Es ist noch nicht einmal zehn Jahre her, da hat die Frage danach, wer die Reichsbürger sind, wahlweise ein irritiertes Achselzucken, ein Augenrollen oder ein glucksendes Lachen hervorgerufen. Reichsbürger, so dachte man damals, seien harmlose Spinner. Männer (eher selten auch Frauen), die Spaß daran hatten, eigene Flaggen und Wappen, eigene Ausweise und Führerscheine zu entwerfen. Mühsam für die Polizei, wenn es einmal zu Diskussionen um diese Scheinpapiere kam, aber ansonsten ungefährlich.
Diese Einschätzung änderte sich grundlegend, als im Herbst 2016 ein Mitglied der Reichsbürgerszene auf seinem Grundstück im fränkischen Georgensgmünd einen Polizisten erschoss.
Annäherungen an ein diffuses Phänomen
Vor diesem Hintergrund verwundert es ein wenig, dass die Frage nach den Reichsbürgern heute zwar nicht mehr dieselben wahlweise amüsierten, irritierten oder abwiegelnden Reaktionen wie vor zehn Jahren auslöst, die Antwort aber immer noch vergleichsweise vage bleiben muss. Denn die Forschung darüber, wer die Reichsbürger sind, steht tatsächlich immer noch ganz am Anfang. Die Schwierigkeit, das Phänomen zu fassen, liegt im Untersuchungsobjekt selbst begründet. Denn wenn es irgendein übergreifendes, bestimmendes Merkmal der Reichsbürgerszene gibt, über das sie sich beschreiben lässt, dann ist das zunächst einmal ihre extreme Heterogenität.
Die Verfassungsschutzbehörden definieren Reichsbürger in einem sehr allgemeinen Sinn als „Gruppierungen und Einzelpersonen, die aus unterschiedlichen Motiven und mit unterschiedlichen Begründungen die Existenz der Bundesrepublik Deutschland und deren Rechtssystem ablehnen. Dazu berufen sie sich unter anderem auf das historische Deutsche Reich, verschwörungstheoretische Argumentationsmuster oder ein selbst definiertes Naturrecht. Sie sprechen den demokratisch gewählten Repräsentantinnen und Repräsentanten die Legitimation ab oder definieren sich gar in Gänze als außerhalb der Rechtsordnung stehend.“
Wie unterschiedlich die Menschen und Anschauungen sind, die sich hinter dieser sehr allgemeinen Definition verbergen, verrät ein kurzer Blick auf ein paar exemplarisch ausgewählte, bekannte oder auch unbekannte Fälle. Zu den prominentesten Angehörigen der Reichsbürgerszene gehört zweifellos Heinrich Prinz Reuß,
Von ganz anderen Dingen getrieben war demgegenüber Wolfgang Plan, der Reichsbürger, der im Oktober 2016 auf seinem Grundstück einen Polizisten erschoss. Er kommt aus schwierigen Familienverhältnissen. Obwohl er keine abgeschlossene Berufsausbildung hat, fasste er beruflich Fuß – bis er mit Anfang 30 bei einem Verkehrsunfall ein schweres Schädel-Hirn-Trauma erlitt. Zehn Jahre lang bezog er eine Berufsunfähigkeitsrente, danach eröffnete er eine Schule für chinesische Kampfkunst, die ihn allerdings in den finanziellen Ruin trieb.

#### [Arbeitsauftrag a]
Schreib bitte die angezeigten Zeilen wörtlich ab, beginnend mit der Zeile, die „isqueuse, Disques“ enthält, und endend mit der letzten dieser Zeilen. Lass die Bilder dabei weg.

#### [Angezeigte Zeilen]

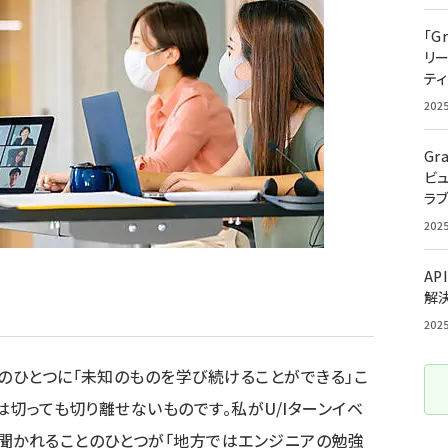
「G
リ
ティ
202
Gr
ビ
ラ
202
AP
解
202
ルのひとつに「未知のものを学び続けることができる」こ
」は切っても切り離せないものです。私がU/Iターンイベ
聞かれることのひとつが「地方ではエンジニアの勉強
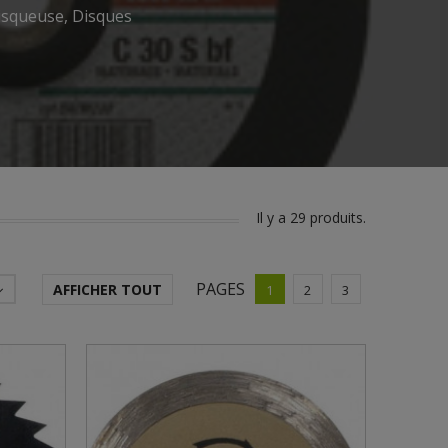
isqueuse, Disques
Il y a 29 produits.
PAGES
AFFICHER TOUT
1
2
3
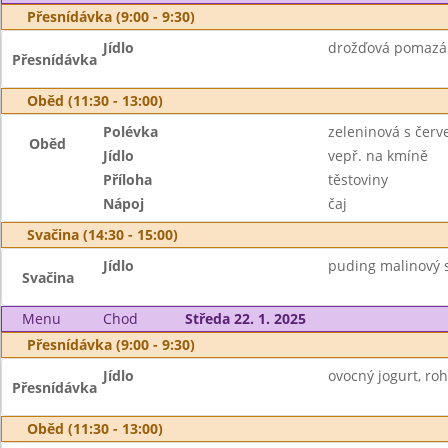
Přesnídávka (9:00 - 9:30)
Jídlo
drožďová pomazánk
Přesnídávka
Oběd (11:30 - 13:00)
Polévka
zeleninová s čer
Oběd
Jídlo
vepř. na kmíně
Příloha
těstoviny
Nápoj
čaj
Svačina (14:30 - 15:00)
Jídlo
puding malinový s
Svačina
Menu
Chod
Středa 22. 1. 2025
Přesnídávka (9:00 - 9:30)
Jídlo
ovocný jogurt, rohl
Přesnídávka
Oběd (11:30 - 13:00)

#### [Arbeitsauftrag b]
Fasse den Absatz des Textes über die Reichsbürger, der mit „Von ganz anderen Dingen getrieben“ beginnt, als knappe Stichpunktliste zusammen und behalte die wesentlichen Fakten bei.

#### [Ergebnis a]
isqueuse, Disques
Il y a 29 produits.
PAGES
AFFICHER TOUT
1
2
3
Přesnídávka (9:00 - 9:30)
Jídlo
drožďová pomazánk
Přesnídávka
Oběd (11:30 - 13:00)
Polévka
zeleninová s čer
Oběd
Jídlo
vepř. na kmíně
Příloha
těstoviny
Nápoj
čaj
Svačina (14:30 - 15:00)
Jídlo
puding malinový s
Svačina
Menu
Chod
Středa 22. 1. 2025
Přesnídávka (9:00 - 9:30)
Jídlo
ovocný jogurt, rohl
Přesnídávka
Oběd (11:30 - 13:00)

#### [Ergebnis b]
- Wolfgang Plan erschoss im Oktober 2016 als Reichsbürger auf seinem Grundstück einen Polizisten.
- Er stammt aus schwierigen Familienverhältnissen.
- Trotz fehlender abgeschlossener Berufsausbildung fasste er beruflich Fuß.
- Mit Anfang 30 erlitt er bei einem Verkehrsunfall ein schweres Schädel-Hirn-Trauma.
- Danach bezog er zehn Jahre lang eine Berufsunfähigkeitsrente.
- Anschließend eröffnete er eine Schule für chinesische Kampfkunst, die ihn in den finanziellen Ruin trieb.